Show each line of the records below that contains the string "pixels". Case counts.

### RAW RECORDS
***

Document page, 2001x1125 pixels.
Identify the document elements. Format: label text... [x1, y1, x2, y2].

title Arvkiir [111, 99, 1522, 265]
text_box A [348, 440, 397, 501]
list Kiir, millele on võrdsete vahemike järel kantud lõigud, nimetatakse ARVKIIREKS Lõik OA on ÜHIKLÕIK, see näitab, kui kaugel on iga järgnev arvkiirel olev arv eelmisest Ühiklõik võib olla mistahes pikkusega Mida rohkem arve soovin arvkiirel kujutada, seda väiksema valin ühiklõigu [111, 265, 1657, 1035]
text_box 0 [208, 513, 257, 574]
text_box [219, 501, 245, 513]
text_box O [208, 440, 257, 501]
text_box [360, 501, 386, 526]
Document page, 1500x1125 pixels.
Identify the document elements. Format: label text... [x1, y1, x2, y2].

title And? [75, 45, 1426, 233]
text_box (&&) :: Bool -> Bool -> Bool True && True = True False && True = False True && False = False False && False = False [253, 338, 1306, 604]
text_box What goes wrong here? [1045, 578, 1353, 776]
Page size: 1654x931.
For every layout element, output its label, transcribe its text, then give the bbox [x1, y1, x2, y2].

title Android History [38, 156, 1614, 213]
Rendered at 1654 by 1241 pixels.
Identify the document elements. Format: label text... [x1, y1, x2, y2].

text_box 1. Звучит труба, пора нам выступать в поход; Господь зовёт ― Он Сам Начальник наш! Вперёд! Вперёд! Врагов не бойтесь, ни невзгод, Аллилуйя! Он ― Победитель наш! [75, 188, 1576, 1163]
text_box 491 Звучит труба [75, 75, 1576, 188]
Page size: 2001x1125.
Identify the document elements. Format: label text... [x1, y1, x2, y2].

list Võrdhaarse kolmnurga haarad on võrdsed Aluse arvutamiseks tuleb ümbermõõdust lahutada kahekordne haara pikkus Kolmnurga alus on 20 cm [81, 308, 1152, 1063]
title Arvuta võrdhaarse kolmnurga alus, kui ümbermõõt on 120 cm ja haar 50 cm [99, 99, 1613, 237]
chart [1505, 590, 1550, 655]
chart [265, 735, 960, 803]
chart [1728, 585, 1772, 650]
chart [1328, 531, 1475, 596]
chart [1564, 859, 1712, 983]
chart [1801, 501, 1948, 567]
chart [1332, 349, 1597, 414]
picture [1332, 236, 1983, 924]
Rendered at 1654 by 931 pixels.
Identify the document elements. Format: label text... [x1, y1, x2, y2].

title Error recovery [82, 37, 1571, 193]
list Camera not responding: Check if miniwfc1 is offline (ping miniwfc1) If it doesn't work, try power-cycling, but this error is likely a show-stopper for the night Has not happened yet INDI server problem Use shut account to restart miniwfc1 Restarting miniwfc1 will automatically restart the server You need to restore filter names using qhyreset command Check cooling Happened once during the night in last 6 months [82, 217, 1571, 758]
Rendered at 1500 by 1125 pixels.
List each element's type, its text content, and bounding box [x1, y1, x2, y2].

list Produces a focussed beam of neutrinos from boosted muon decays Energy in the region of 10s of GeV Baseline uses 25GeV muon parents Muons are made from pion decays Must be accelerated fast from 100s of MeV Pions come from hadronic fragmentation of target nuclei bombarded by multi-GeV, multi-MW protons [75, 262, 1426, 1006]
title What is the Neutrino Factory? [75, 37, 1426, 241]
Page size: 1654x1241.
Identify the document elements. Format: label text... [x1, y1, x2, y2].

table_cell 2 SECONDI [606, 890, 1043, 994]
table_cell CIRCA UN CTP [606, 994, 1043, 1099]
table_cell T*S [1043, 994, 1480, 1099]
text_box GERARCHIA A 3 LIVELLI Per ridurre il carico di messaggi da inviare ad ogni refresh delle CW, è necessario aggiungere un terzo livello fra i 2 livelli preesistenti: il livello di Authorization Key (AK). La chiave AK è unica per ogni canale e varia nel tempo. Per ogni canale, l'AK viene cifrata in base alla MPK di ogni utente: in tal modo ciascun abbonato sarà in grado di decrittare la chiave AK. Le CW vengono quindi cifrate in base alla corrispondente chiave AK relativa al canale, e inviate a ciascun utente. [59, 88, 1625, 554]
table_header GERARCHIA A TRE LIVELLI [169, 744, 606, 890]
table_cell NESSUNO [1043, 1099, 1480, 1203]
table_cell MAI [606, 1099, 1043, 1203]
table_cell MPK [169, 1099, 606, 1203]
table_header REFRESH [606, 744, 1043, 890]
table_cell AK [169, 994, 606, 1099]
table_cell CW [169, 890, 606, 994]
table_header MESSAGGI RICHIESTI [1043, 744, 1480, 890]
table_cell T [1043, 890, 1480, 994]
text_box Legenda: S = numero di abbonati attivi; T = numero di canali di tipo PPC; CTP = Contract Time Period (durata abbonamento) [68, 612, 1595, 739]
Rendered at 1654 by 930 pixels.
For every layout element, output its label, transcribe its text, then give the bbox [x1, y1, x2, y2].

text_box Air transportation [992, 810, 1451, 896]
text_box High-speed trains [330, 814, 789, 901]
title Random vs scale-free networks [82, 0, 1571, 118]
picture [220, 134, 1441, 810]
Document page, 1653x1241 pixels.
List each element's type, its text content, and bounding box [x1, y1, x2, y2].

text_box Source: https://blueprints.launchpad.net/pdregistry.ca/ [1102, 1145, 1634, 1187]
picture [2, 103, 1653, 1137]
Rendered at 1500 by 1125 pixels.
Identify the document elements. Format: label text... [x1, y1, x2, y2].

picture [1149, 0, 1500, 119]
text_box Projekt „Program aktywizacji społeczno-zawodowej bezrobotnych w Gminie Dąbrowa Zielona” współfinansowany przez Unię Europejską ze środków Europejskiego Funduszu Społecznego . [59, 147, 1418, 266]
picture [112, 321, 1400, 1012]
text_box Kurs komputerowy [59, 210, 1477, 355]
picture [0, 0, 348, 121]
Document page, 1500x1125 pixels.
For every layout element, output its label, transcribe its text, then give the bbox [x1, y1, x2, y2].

***

### WORKED SOLUTION
Document page, 2001x1125 pixels.
Document page, 1500x1125 pixels.
Rendered at 1654 by 1241 pixels.
Rendered at 1654 by 931 pixels.
Rendered at 1500 by 1125 pixels.
Rendered at 1654 by 930 pixels.
Document page, 1653x1241 pixels.
Rendered at 1500 by 1125 pixels.
Document page, 1500x1125 pixels.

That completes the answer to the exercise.